■ **Exercise goal**: A faithful retyping of every entry below is wanted, with images left out.

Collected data
◆ ◆ ◆ ◆

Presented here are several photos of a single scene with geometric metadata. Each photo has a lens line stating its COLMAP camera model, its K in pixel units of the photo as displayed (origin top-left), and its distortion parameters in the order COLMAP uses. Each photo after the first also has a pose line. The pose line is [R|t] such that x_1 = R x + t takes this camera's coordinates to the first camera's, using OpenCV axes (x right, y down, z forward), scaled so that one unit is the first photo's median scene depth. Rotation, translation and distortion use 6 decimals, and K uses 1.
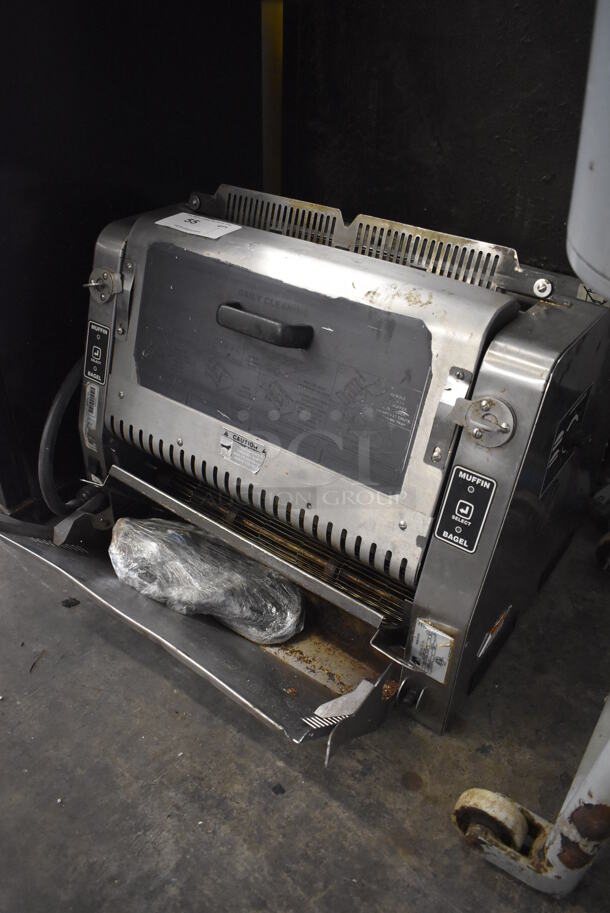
lens RADIAL K [[710.8, 0, 307.8], [0, 710.8, 458.1], [0, 0, 1]] dist [-0.094250, 0.010774]
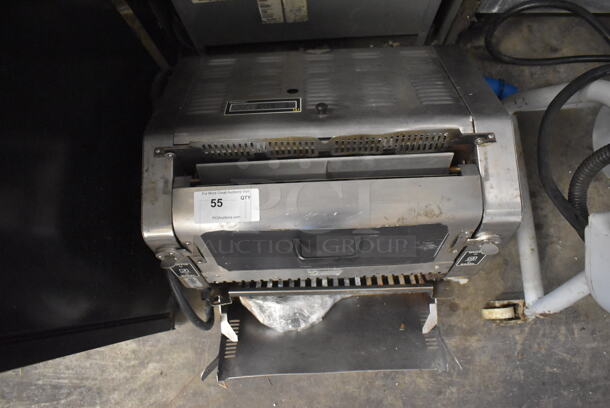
lens RADIAL K [[474.9, 0, 307.7], [0, 474.9, 201.8], [0, 0, 1]] dist [-0.094250, 0.010774]
pose [[0.779736, -0.622771, 0.064563, -0.099092], [0.391862, 0.565836, 0.725447, -0.963232], [-0.488320, -0.540358, 0.685243, 0.369655]]
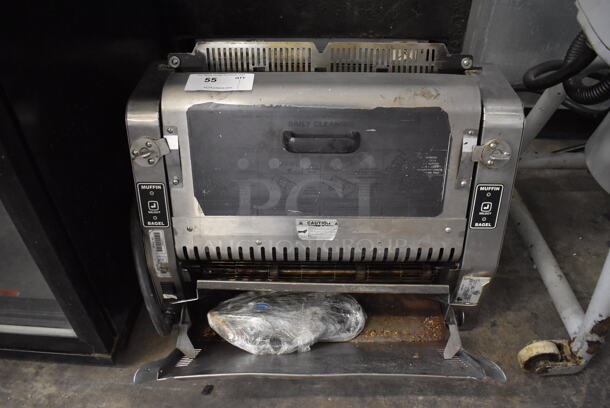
lens RADIAL K [[474.9, 0, 309.7], [0, 474.9, 202.9], [0, 0, 1]] dist [-0.094250, 0.010774]
pose [[0.805332, -0.403140, 0.434648, -0.514652], [0.349162, 0.915075, 0.201801, -0.265063], [-0.479089, -0.010754, 0.877700, 0.194133]]
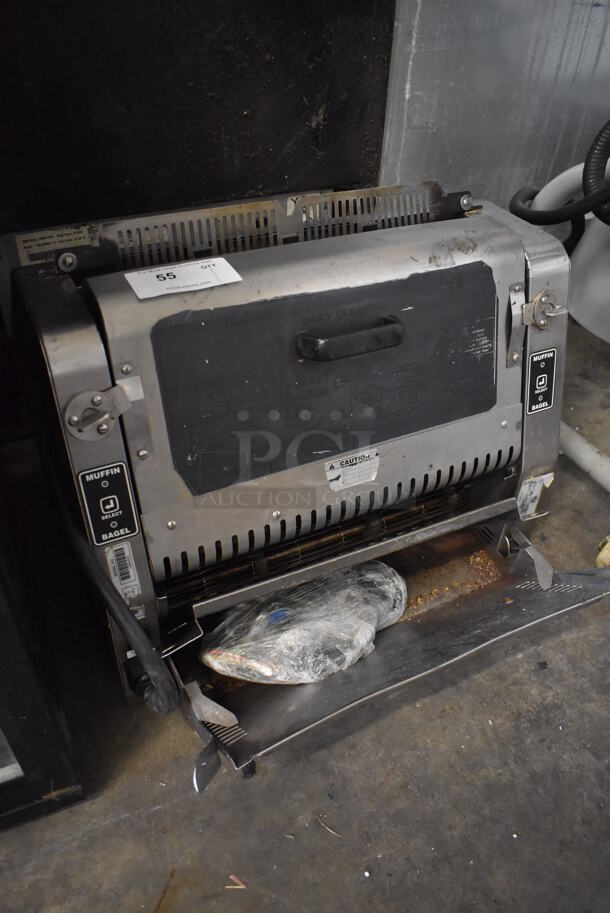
lens RADIAL K [[710.8, 0, 311.0], [0, 710.8, 456.9], [0, 0, 1]] dist [-0.094250, 0.010774]
pose [[0.443322, -0.574047, 0.688430, -0.798429], [0.474596, 0.801861, 0.363011, -0.415632], [-0.760411, 0.165796, 0.627923, 0.465280]]
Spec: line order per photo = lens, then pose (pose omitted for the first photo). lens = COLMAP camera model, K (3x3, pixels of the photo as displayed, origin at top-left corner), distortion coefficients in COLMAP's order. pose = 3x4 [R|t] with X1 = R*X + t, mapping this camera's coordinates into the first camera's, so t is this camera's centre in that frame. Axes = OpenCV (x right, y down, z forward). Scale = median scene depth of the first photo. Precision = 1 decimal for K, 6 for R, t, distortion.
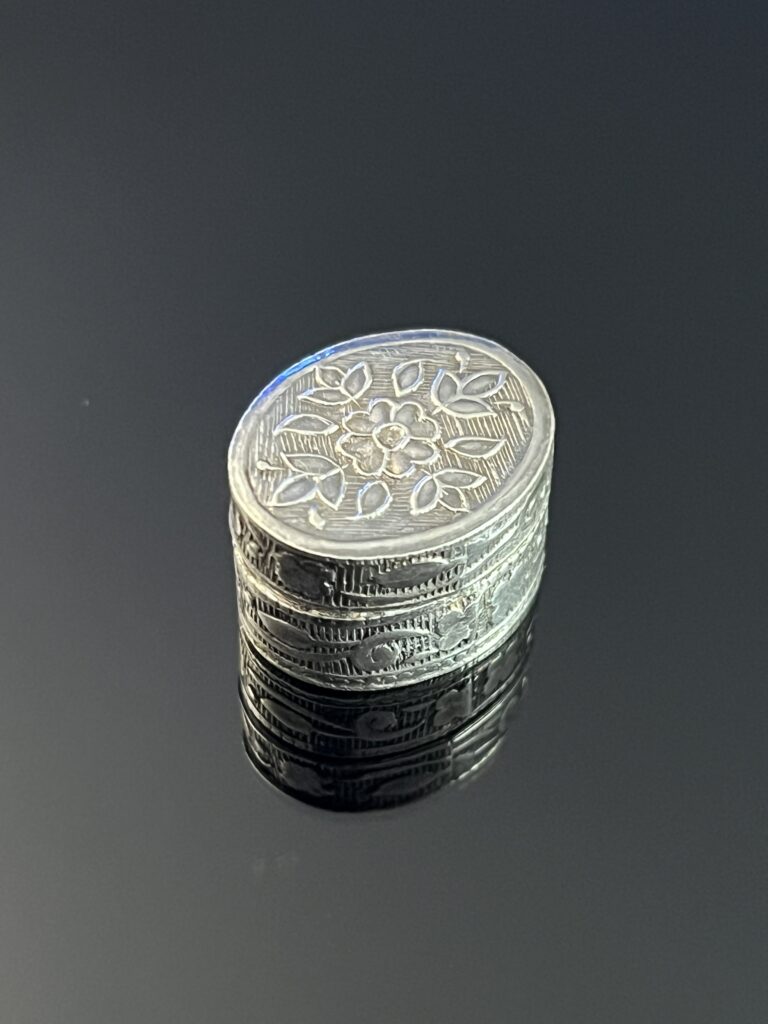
lens RADIAL K [[2313.7, 0, 384.0], [0, 2313.7, 512.0], [0, 0, 1]] dist [0.286928, -0.199607]
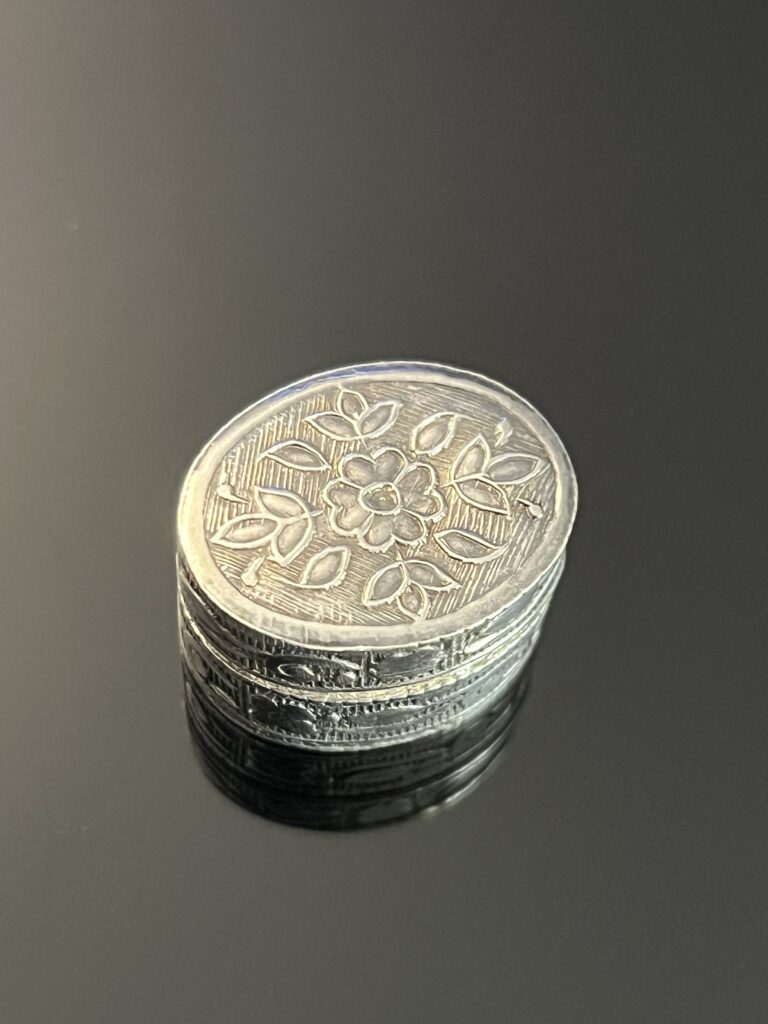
lens RADIAL K [[2313.7, 0, 384.0], [0, 2313.7, 512.0], [0, 0, 1]] dist [0.286928, -0.199607]
pose [[-0.920479, -0.379018, 0.095201, -0.081004], [0.238738, -0.352520, 0.904839, -0.806721], [-0.309391, 0.855614, 0.414973, 0.633936]]
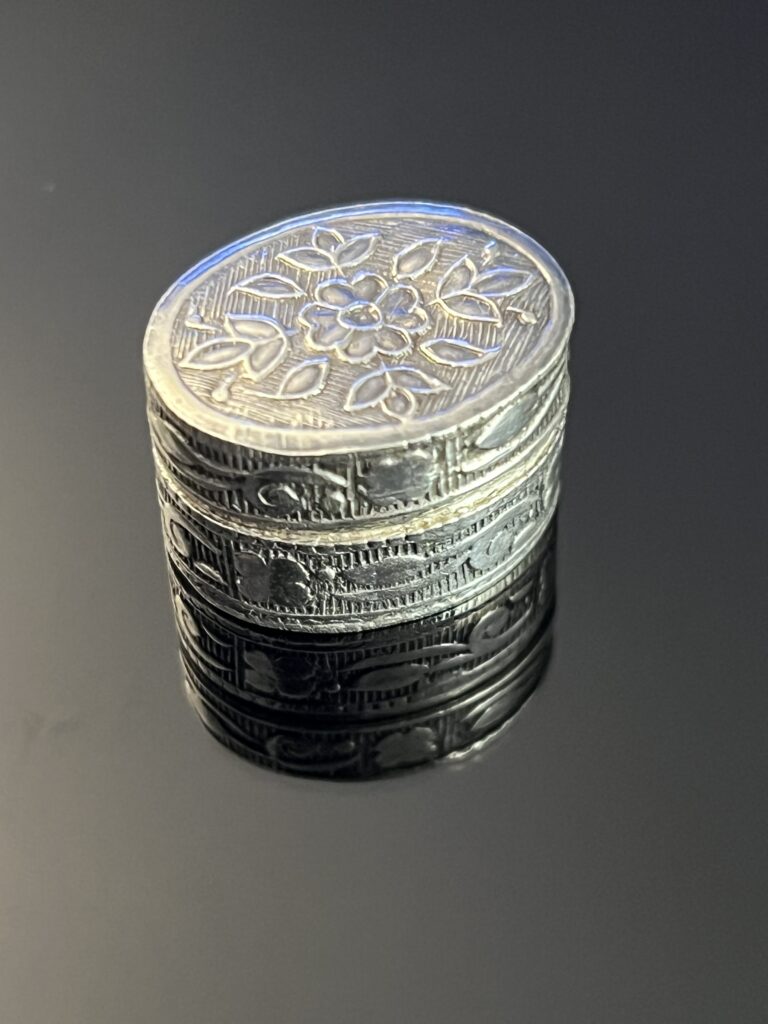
lens RADIAL K [[2313.7, 0, 384.0], [0, 2313.7, 512.0], [0, 0, 1]] dist [0.286928, -0.199607]
pose [[-0.935203, -0.277588, 0.219863, -0.197140], [0.265204, -0.137613, 0.954321, -0.797099], [-0.234652, 0.950793, 0.202314, 0.885457]]
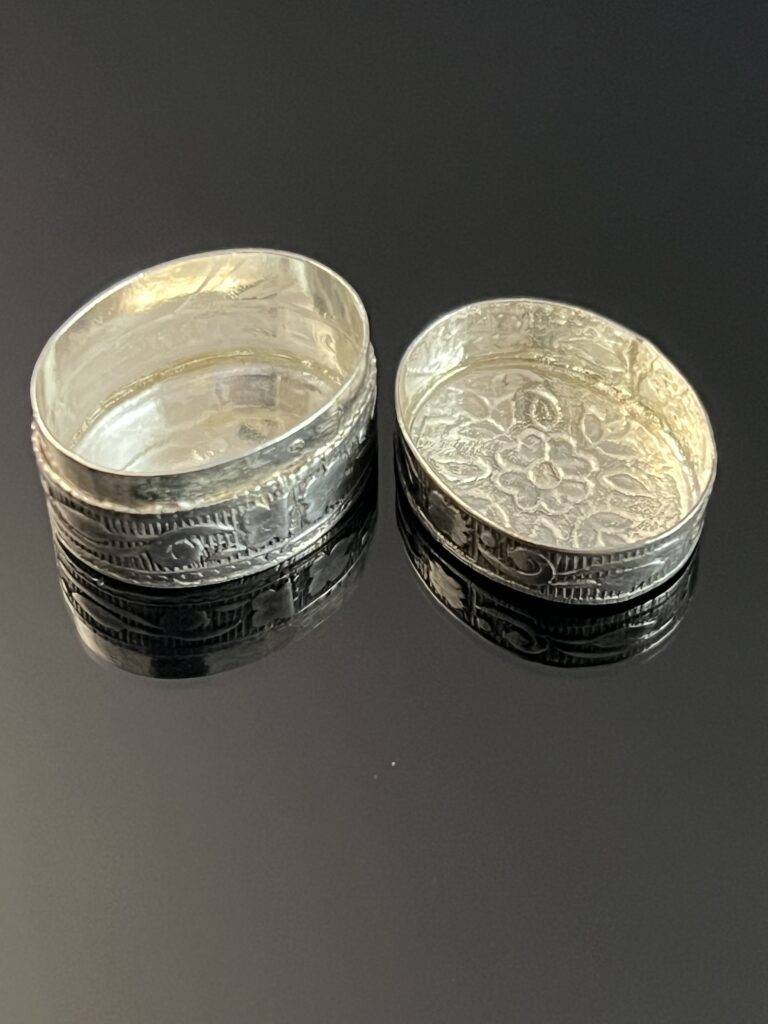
lens RADIAL K [[2313.7, 0, 384.0], [0, 2313.7, 512.0], [0, 0, 1]] dist [0.286928, -0.199607]
pose [[0.997651, 0.028622, -0.062233, 0.139037], [-0.025789, 0.998615, 0.045852, 0.000106], [0.063460, -0.044139, 0.997008, 0.058587]]
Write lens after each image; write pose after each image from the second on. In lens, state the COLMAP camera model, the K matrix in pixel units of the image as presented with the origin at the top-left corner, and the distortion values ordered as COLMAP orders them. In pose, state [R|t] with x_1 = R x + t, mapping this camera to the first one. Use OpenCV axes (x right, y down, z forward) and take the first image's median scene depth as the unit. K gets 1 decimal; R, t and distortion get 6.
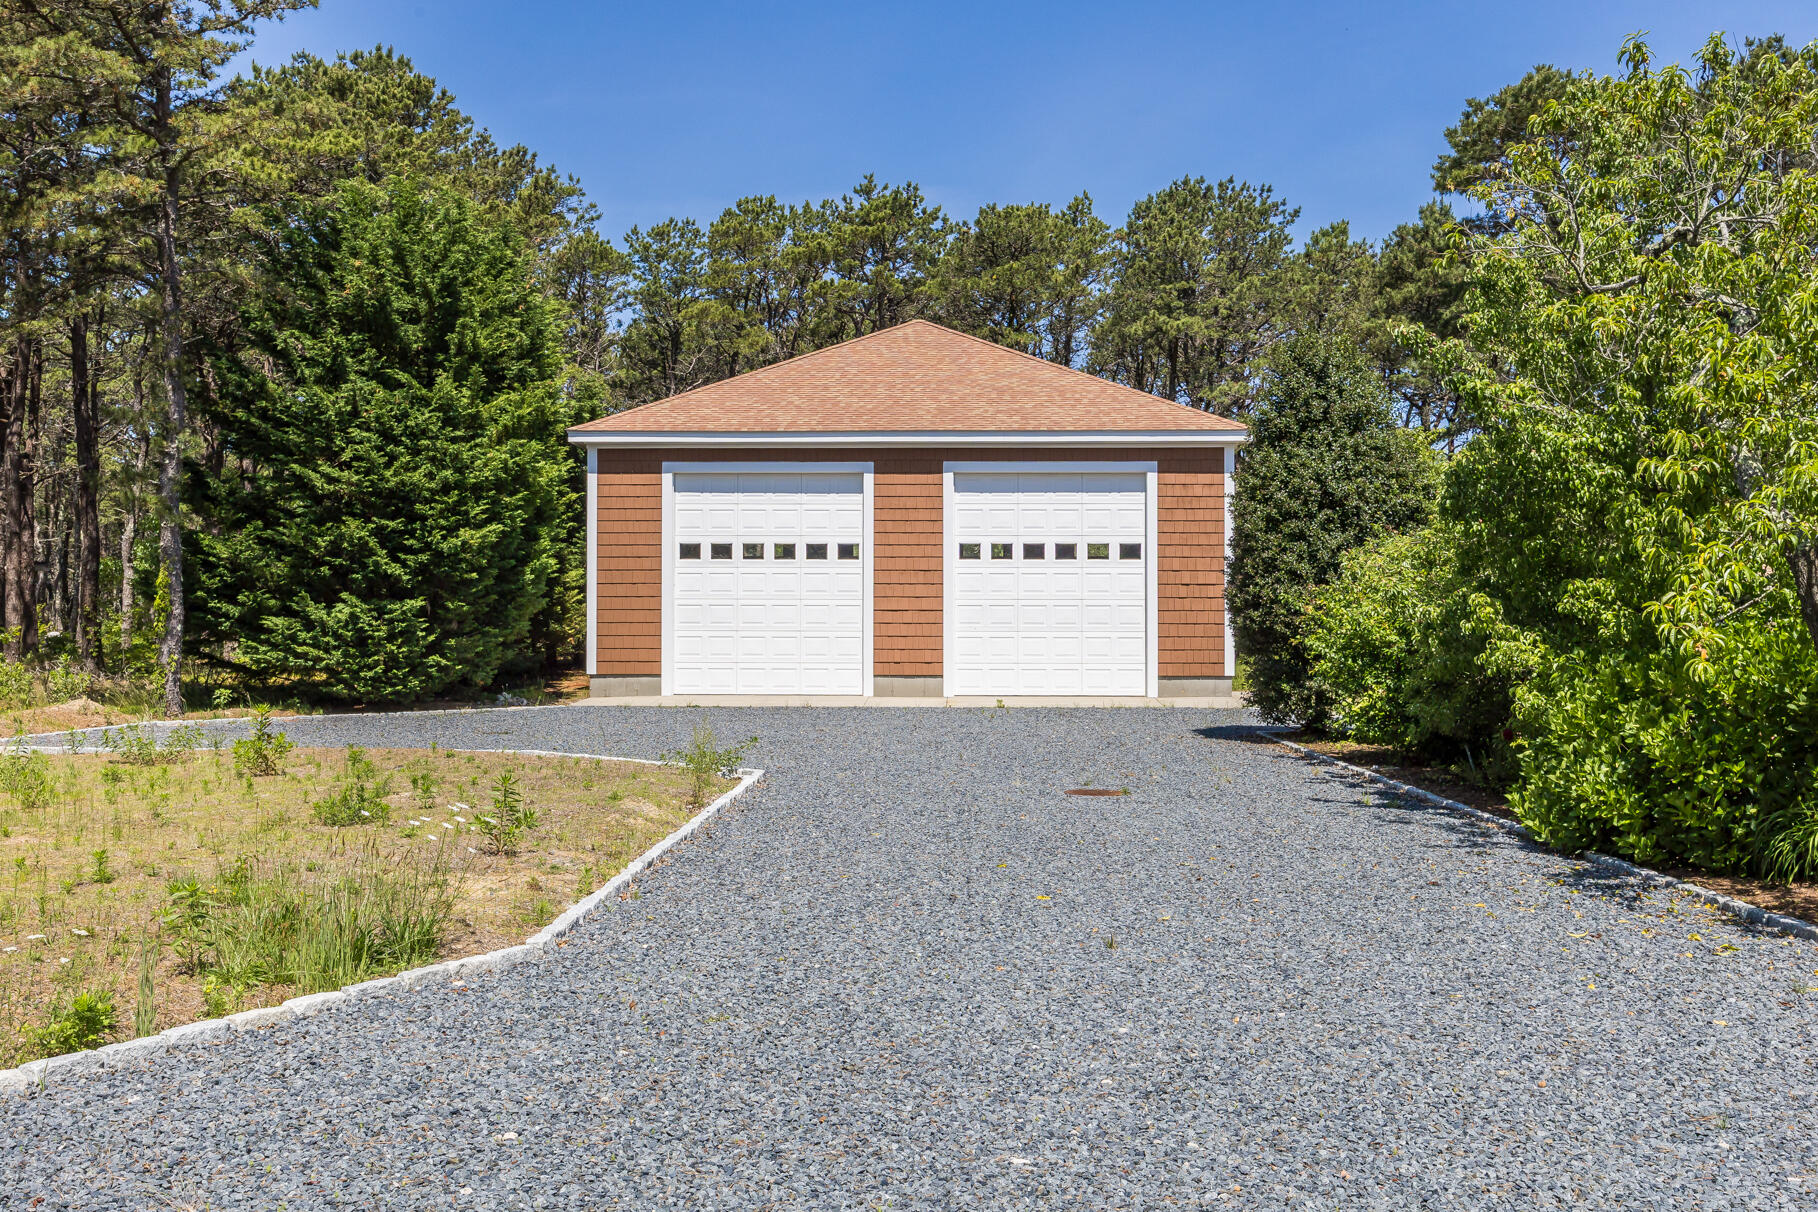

◆ ◆ ◆ ◆

■ **Answer to this exercise**:
Presented here are several photos of a single scene with geometric metadata. Each photo has a lens line stating its COLMAP camera model, its K in pixel units of the photo as displayed (origin top-left), and its distortion parameters in the order COLMAP uses. Each photo after the first also has a pose line. The pose line is [R|t] such that x_1 = R x + t takes this camera's coordinates to the first camera's, using OpenCV axes (x right, y down, z forward), scaled so that one unit is the first photo's median scene depth. Rotation, translation and distortion use 6 decimals, and K uses 1.
lens RADIAL K [[710.8, 0, 307.8], [0, 710.8, 458.1], [0, 0, 1]] dist [-0.094250, 0.010774]
lens RADIAL K [[474.9, 0, 307.7], [0, 474.9, 201.8], [0, 0, 1]] dist [-0.094250, 0.010774]
pose [[0.779736, -0.622771, 0.064563, -0.099092], [0.391862, 0.565836, 0.725447, -0.963232], [-0.488320, -0.540358, 0.685243, 0.369655]]
lens RADIAL K [[474.9, 0, 309.7], [0, 474.9, 202.9], [0, 0, 1]] dist [-0.094250, 0.010774]
pose [[0.805332, -0.403140, 0.434648, -0.514652], [0.349162, 0.915075, 0.201801, -0.265063], [-0.479089, -0.010754, 0.877700, 0.194133]]
lens RADIAL K [[710.8, 0, 311.0], [0, 710.8, 456.9], [0, 0, 1]] dist [-0.094250, 0.010774]
pose [[0.443322, -0.574047, 0.688430, -0.798429], [0.474596, 0.801861, 0.363011, -0.415632], [-0.760411, 0.165796, 0.627923, 0.465280]]
Spec: line order per photo = lens, then pose (pose omitted for the first photo). lens = COLMAP camera model, K (3x3, pixels of the photo as displayed, origin at top-left corner), distortion coefficients in COLMAP's order. pose = 3x4 [R|t] with X1 = R*X + t, mapping this camera's coordinates into the first camera's, so t is this camera's centre in that frame. Axes = OpenCV (x right, y down, z forward). Scale = median scene depth of the first photo. Precision = 1 decimal for K, 6 for R, t, distortion.
lens RADIAL K [[2313.7, 0, 384.0], [0, 2313.7, 512.0], [0, 0, 1]] dist [0.286928, -0.199607]
lens RADIAL K [[2313.7, 0, 384.0], [0, 2313.7, 512.0], [0, 0, 1]] dist [0.286928, -0.199607]
pose [[-0.920479, -0.379018, 0.095201, -0.081004], [0.238738, -0.352520, 0.904839, -0.806721], [-0.309391, 0.855614, 0.414973, 0.633936]]
lens RADIAL K [[2313.7, 0, 384.0], [0, 2313.7, 512.0], [0, 0, 1]] dist [0.286928, -0.199607]
pose [[-0.935203, -0.277588, 0.219863, -0.197140], [0.265204, -0.137613, 0.954321, -0.797099], [-0.234652, 0.950793, 0.202314, 0.885457]]
lens RADIAL K [[2313.7, 0, 384.0], [0, 2313.7, 512.0], [0, 0, 1]] dist [0.286928, -0.199607]
pose [[0.997651, 0.028622, -0.062233, 0.139037], [-0.025789, 0.998615, 0.045852, 0.000106], [0.063460, -0.044139, 0.997008, 0.058587]]
Write lens after each image; write pose after each image from the second on. In lens, state the COLMAP camera model, the K matrix in pixel units of the image as presented with the origin at the top-left corner, and the distortion values ordered as COLMAP orders them. In pose, state [R|t] with x_1 = R x + t, mapping this camera to the first one. Use OpenCV axes (x right, y down, z forward) and take the first image's median scene depth as the unit. K gets 1 decimal; R, t and distortion get 6.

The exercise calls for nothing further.